* [ЗАДАНИЕ 1]
Ответьте по отрывку о Гудовиче и Цицианове:
(a) Кто был определён ханом в ханство Шехинское?
(b) Какого числа и какого года Гудович доносил Екатерине II?
(c) В каком году Цицианов вступил в командование Кавказскими войсками?
* [ЗАДАНИЕ 2] Перескажите короче, в виде списка, абзац отрывка о Гудовиче и Цицианове, который начинается словами «7 ноября 1791 года Гудович доносил». Главные факты сохраните.

* [ИСХОДНЫЙ ОТРЫВОК]
..........
Разгромив турок и оттеснив персов, активизировавшихся после гибели [12] Цицианова, Гудович принялся за внутрикавказские дела. «В ханство Шехинское, по всеподданнейшему моему представлению, определен был ханом усердный Джафар-Кулыхан-Хойский, изгнанный Бабаханом (шах Ирана. – Я. Г.) и сражавшийся с его войсками, а в ханство Карабахское – сын убитого хана Карабахского».

Это была политика, прямо противоположная политике князя Цицианова, считавшего ханов главным злом на Кавказе и мечтавшего от них избавиться.

По мнению Ермолова, Гудович, вернувшись на Кавказ, разрушил то, что было заложено Цициановым – переход территории ханств под российское управление.

Можно кратко, но внятно проиллюстрировать изначальные стратегические установки двух генералов.

7 ноября 1791 года Гудович доносил Екатерине II: «По приезде моем на место текущего года в исходе января месяца, я писал ханам Дербентскому и Шамхалу Тарковскому, извещая их о препоручении мне здесь команды, и что ежели они пребудут неколебимыми в верности и усердии своем к Высочайшему Престолу Вашего Императорского Величества, то могут надеяться на милостивое и надежное им покровительство» 4. Подобные же письма Гудович отправил и другим ханам. Он явно не рассчитывал на скорое интегрирование ханств в состав империи. Речь шла о вассалитете. В том же донесении императрице Гудович писал, характеризуя горские народы: «Все сии народы, по большей части мало упражнялись в хлебопашестве и скотоводстве, имея и хорошие земли и разные другие выгоды, не знающие никакого другого торгу, кроме как продажи краденных людей, ни ремесла другого, кроме делания употребляемого ими оружия.., не имеют ни чиноначальства и никакого понятия о нравах... Я... подтвердил им письменно и внушал словесно, чтобы они впредь от всякого хищничества и воровства воздержались...» 5.

Для воспитанника немецкого университета генерала Гудовича горцы были неразумными детьми, которые подлежали перевоспитанию.

Генерал Цицианов с первых же дней вступления в командование Кавказскими войсками в 1802 году ясно сформулировал позицию, прямо противоположную: «Азиятский народ требует, чтобы ему во всяком случае оказывать особливое пренебрежение».
..........
* [ПРИВЕДЁННЫЙ СПИСОК]
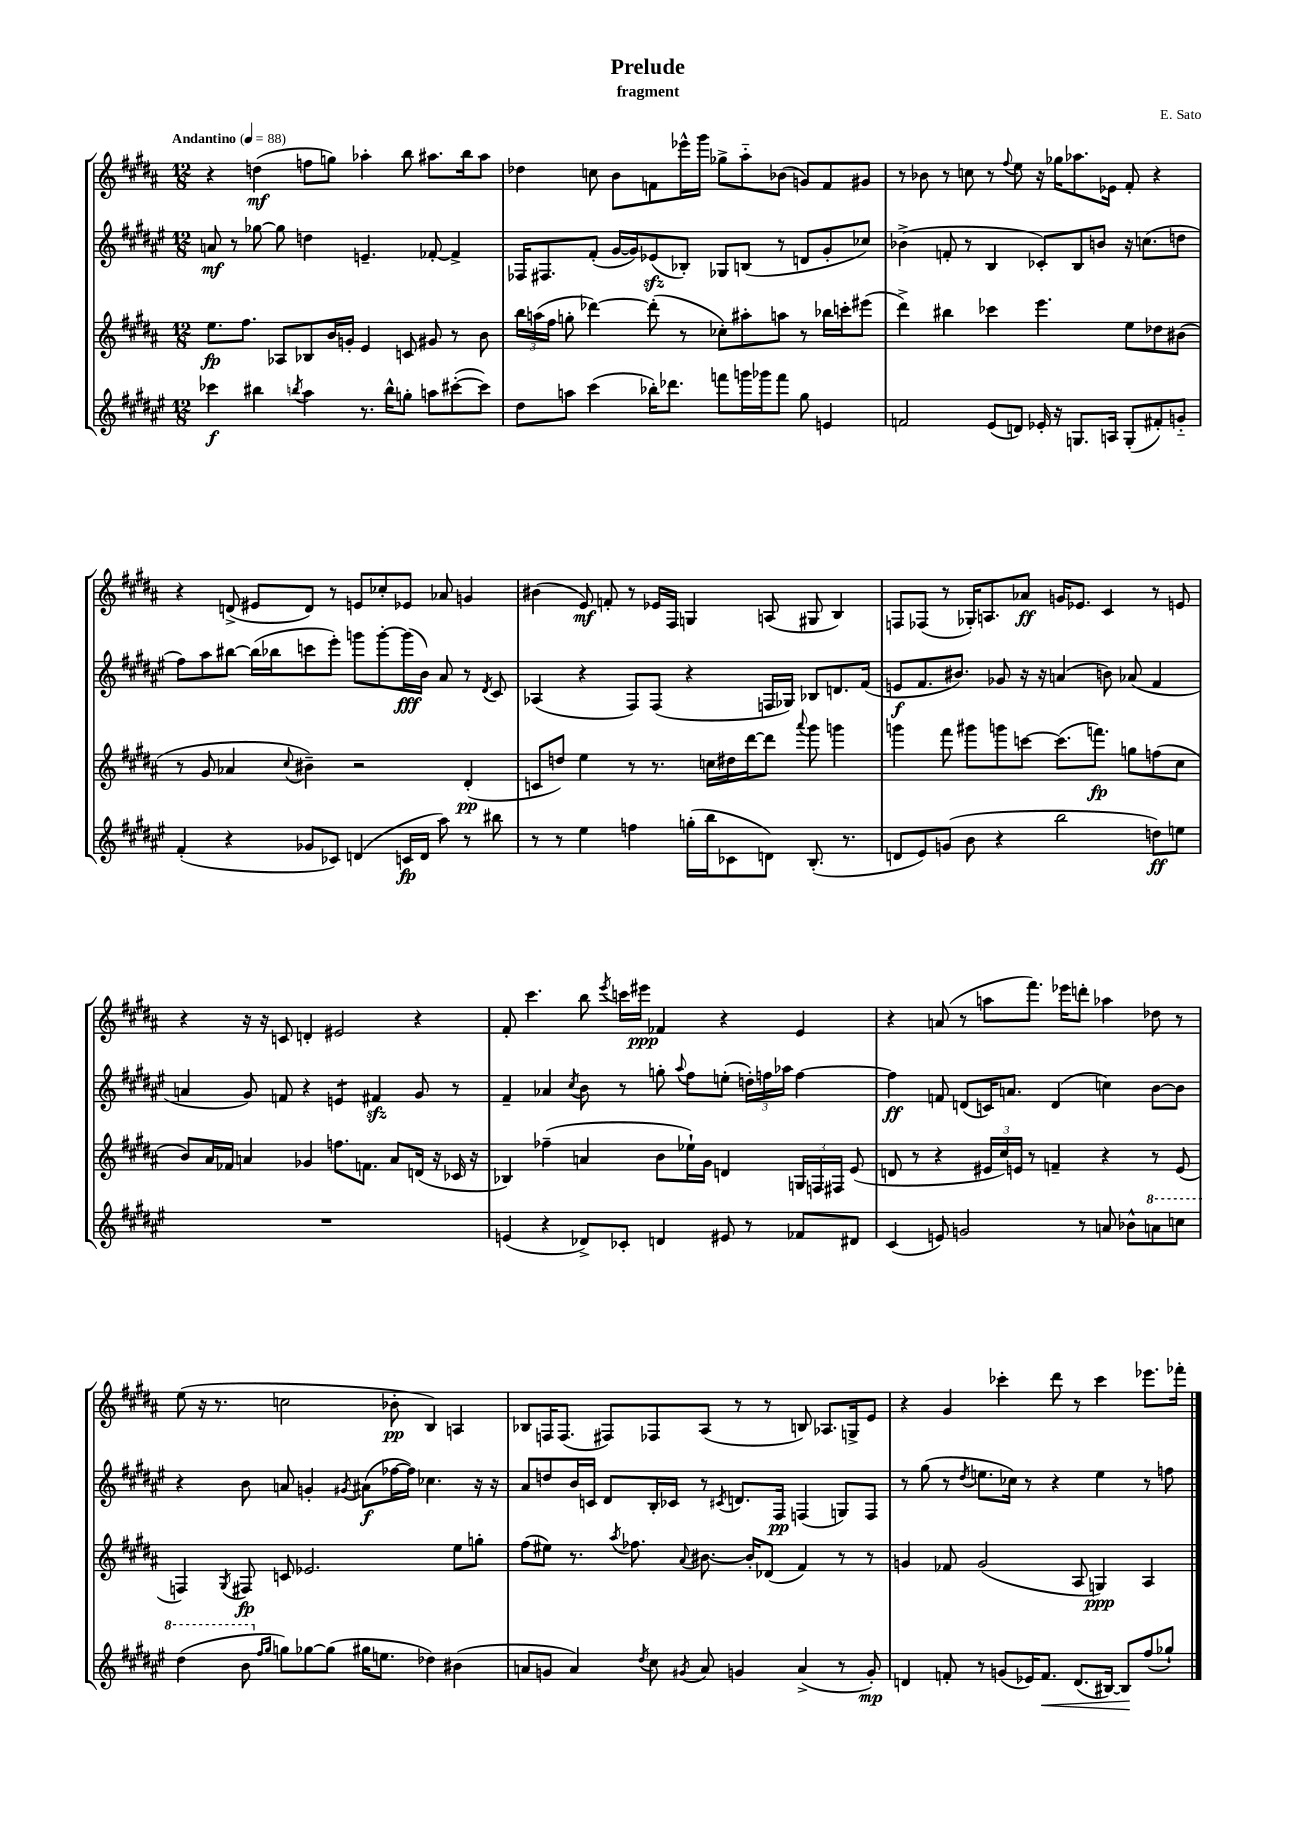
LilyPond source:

\header { title = "Prelude" composer = "E. Sato" subtitle = "fragment" }
<<
\new StaffGroup <<
\new Staff = "s0" {
    \clef treble \key b \major \numericTimeSignature \time 12/8 \tempo "Andantino" 4 = 88
    \autoBeamOff r4 d''4\mf( f''8[ g''8]) aes''4-. b''8 ais''8.[ b''16 ais''8] |
    des''4 c''8 b'8[ f'8 ees'''16-^ gis'''16] ges''8[-> ais''8-_ bes'8]( g'8[) f'8 gis'8] |
    r8 bes'8 r8 c''8 r8 \appoggiatura { fis''8 } e''8 r16 ges''16[ aes''8. ees'16] fis'8-. r4 |
    r4 d'8->( eis'8[ d'8]) r8 e'8[ ces''8-. ees'8] aes'8 g'4 |
    bis'4( e'8\mf) f'8-. r8 ees'16[ fis16] g4 a8( gis8 b4) |
    f8[ fes8]( r8 ges16[-.) a8. aes'8]\ff g'16[ ees'8.] cis'4 r8 e'8 |
    r4 r16 r16 c'8 d'4-. eis'2 r4 |
    fis'8-. cis'''4. b''8 \acciaccatura { e'''8 } c'''16[ eis'''16]\ppp fes'4 r4 e'4 |
    r4 a'8( r8 a''8[ fis'''8.]) ees'''16[ d'''8]-. aes''4 des''8 r8 |
    e''8( r16 r8. c''2 bes'8-.\pp b4) a4 |
    bes8[ f16 f8.]( fis8[) fes8 ais8]( r8 r8 b8) aes8.[ g16-> e'8] |
    r4 gis'4 ces'''4-. dis'''8 r8 ces'''4 ees'''8.[ fes'''16]-. \bar "|." |
}
\new Staff = "s1" {
    \clef treble \key fis \major \numericTimeSignature \time 12/8
    \autoBeamOff a'8\mf r8 ges''8~ ges''8 d''4 e'4.-- fes'8~-. fes'4-> |
    fes16[ fis8. fis'8]-.( gis'16[~ gis'16) ees'8\sfz( bes8]-.) ges8[ b8]( r8 d'8[ gis'8-. ces''8]) |
    bes'4->( f'8-. r8 b4 ces'8[-.) b8 b'8] r16 c''8.[( d''8] |
    fis''8[) ais''8 bis''8]~ bis''16[( bes''16 c'''8 eis'''8]-.) g'''8[ g'''8~-. g'''16\fff( b'16]) ais'8 r8 \acciaccatura { dis'8 } cis'8 |
    aes4( r4 fis8[) fis8]( r4 f16[ ges16]) bes8[ d'8. fis'16]( |
    e'8[\f fis'8. bis'8.]) ges'8 r16 r16 a'4( b'8) aes'8( fis'4 |
    a'4 gis'8) f'8 r4 e'4:8 fis'4\sfz gis'8 r8 |
    fis'4-- aes'4 \acciaccatura { cis''8 } b'8 r8 g''8-. \appoggiatura { ais''8 } fis''8[ e''8]-.( \tuplet 3/2 { d''16[-.) f''16 aes''16] } f''4~ |
    f''4\ff f'8 d'8[( c'16) a'8.] d'4( c''4) b'8[~ b'8] |
    r4 b'8 a'8 g'4-. \acciaccatura { gis'8 } ais'8[\f( fes''16~ fes''16]) ces''4. r16 r16 |
    ais'8[ d''8 b'16 c'16] dis'8[ b16-. ces'16] r8 \acciaccatura { cis'8 } d'8.[ fis16]\pp f4( g8[) f8] |
    r8 gis''8( r8 \acciaccatura { dis''8 } e''8.[ ces''16]) r8 r4 e''4 r8 f''8 \bar "|." |
}
\new Staff = "s2" {
    \clef treble \key b \major \numericTimeSignature \time 12/8
    \autoBeamOff e''8.[\fp fis''8.] aes8[ bes8 b'16 g'16]-. e'4 c'8 gis'8 r8 b'8 |
    \tuplet 3/2 { b''16[ a''16( fis''16] } g''8-. des'''4~) des'''8-.( r8 ces''8[-.) ais''8-. a''8] r8 bes''16[ c'''16-. eis'''8]( |
    dis'''4->) bis''4 ces'''4 e'''4. e''8[ des''8 bis'8]( |
    r8 gis'8 aes'4 \appoggiatura { cis''8 } bis'4--) r2 dis'4-.\pp( |
    c'8[ d''8]) e''4 r8 r8. c''16[ dis''16 dis'''16~ dis'''8] \appoggiatura { ais'''8 } gis'''8 g'''4 |
    g'''4 fis'''8 gis'''8[ g'''8 c'''8]~ c'''8.[( f'''8.]\fp) g''8[ f''8( cis''8] |
    b'8[) ais'16 fes'16] a'4 ges'4 f''8.[ f'8.] a'8[ d'16]( r16 ces'16 r16 |
    bes4) fes''4--( a'4 b'8[ ees''16-!) gis'16] d'4 \tuplet 3/2 { g16[ f16 fis16] } e'8( |
    d'8 r8 r4 \tuplet 3/2 { eis'16[ cis''16) e'16] } r8 f'4-- r4 r8 e'8( |
    f4) \acciaccatura { gis8 } fis8\fp c'8 ees'2. e''8[ g''8]-. |
    fis''8[( eis''8]) r8. \acciaccatura { ais''8 } fes''8. \appoggiatura { ais'8 } bis'8.~ bis'16[-. des'8]( fis'4) r8 r8 |
    g'4 fes'8 g'2( ais8 g4\ppp) ais4 \bar "|." |
}
\new Staff = "s3" {
    \clef treble \key fis \major \numericTimeSignature \time 12/8
    \autoBeamOff ces'''4\f bis''4 \acciaccatura { b''8 } ais''4 r8. b''16[-^ g''8]-. a''8[ cis'''8~-.( cis'''8]) |
    dis''8[ a''8] cis'''4( bes''16[-.) des'''8.] f'''8[ g'''16 ges'''16 f'''8] gis''8 e'4 |
    f'2 eis'8[( d'8]) ees'16-. r16 g8.[ a16] g8[-.( fis'8-.) g'8]-_ |
    fis'4-.( r4 ges'8[ ces'8]) d'4( c'16[\fp d'16] ais''8) r8 bis''8 |
    r8 r8 eis''4 f''4 g''16[-.( b''16 ces'8 d'8]) b8.-.( r8. |
    d'8[ eis'8) g'8]( b'8 r4 b''2 d''8[\ff) e''8] |
    R1. |
    e'4( r4 des'8[->) ces'8]-. d'4 eis'8 r8 fes'8[ dis'8] |
    cis'4( e'8) g'2 r8 a'8 bes'8[-^ \ottava #1 a''8 c'''8] |
    dis'''4( b''8 \ottava #0 \grace { fis''16[ gis''16] } g''8[) ges''8~ ges''8]( gis''16[ e''8.] des''4) bis'4( |
    a'8[ g'8] a'4) \acciaccatura { dis''8 } cis''8 \acciaccatura { gis'8 } a'8 g'4 a'4->( r8 g'8-.\mp) |
    d'4 f'8-. r8 g'8[( ees'16) f'8.]\< d'8.[( bis16]~) bis8[\! fis''8( ges''8]-!) \bar "|." |
}
>>
>>
\layout { \context { \Score \remove "Bar_number_engraver" } }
..........
* [ПОЛНЫЙ ОТВЕТ 1]
(a) Джафар-Кулыхан-Хойский.
(b) 7 ноября 1791 года.
(c) В 1802 году.

* [ПОЛНЫЙ ОТВЕТ 2]
- 7 ноября 1791 года Гудович сообщил Екатерине II, что в конце января написал хану Дербентскому и Шамхалу Тарковскому. В письмах он известил их, что принял команду, и обещал им покровительство, если они останутся верны престолу.
- Такие же письма он отправил и другим ханам.
- На скорое включение ханств в империю он не рассчитывал: речь шла о вассалитете.
- Горские народы он описал так: хлебопашеством и скотоводством они занимаются мало, торгуют только краденными людьми, из ремёсел знают лишь изготовление оружия, не имеют ни чиноначальства, ни понятия о нравах.
- Он письменно и устно внушал им воздерживаться от хищничества и воровства.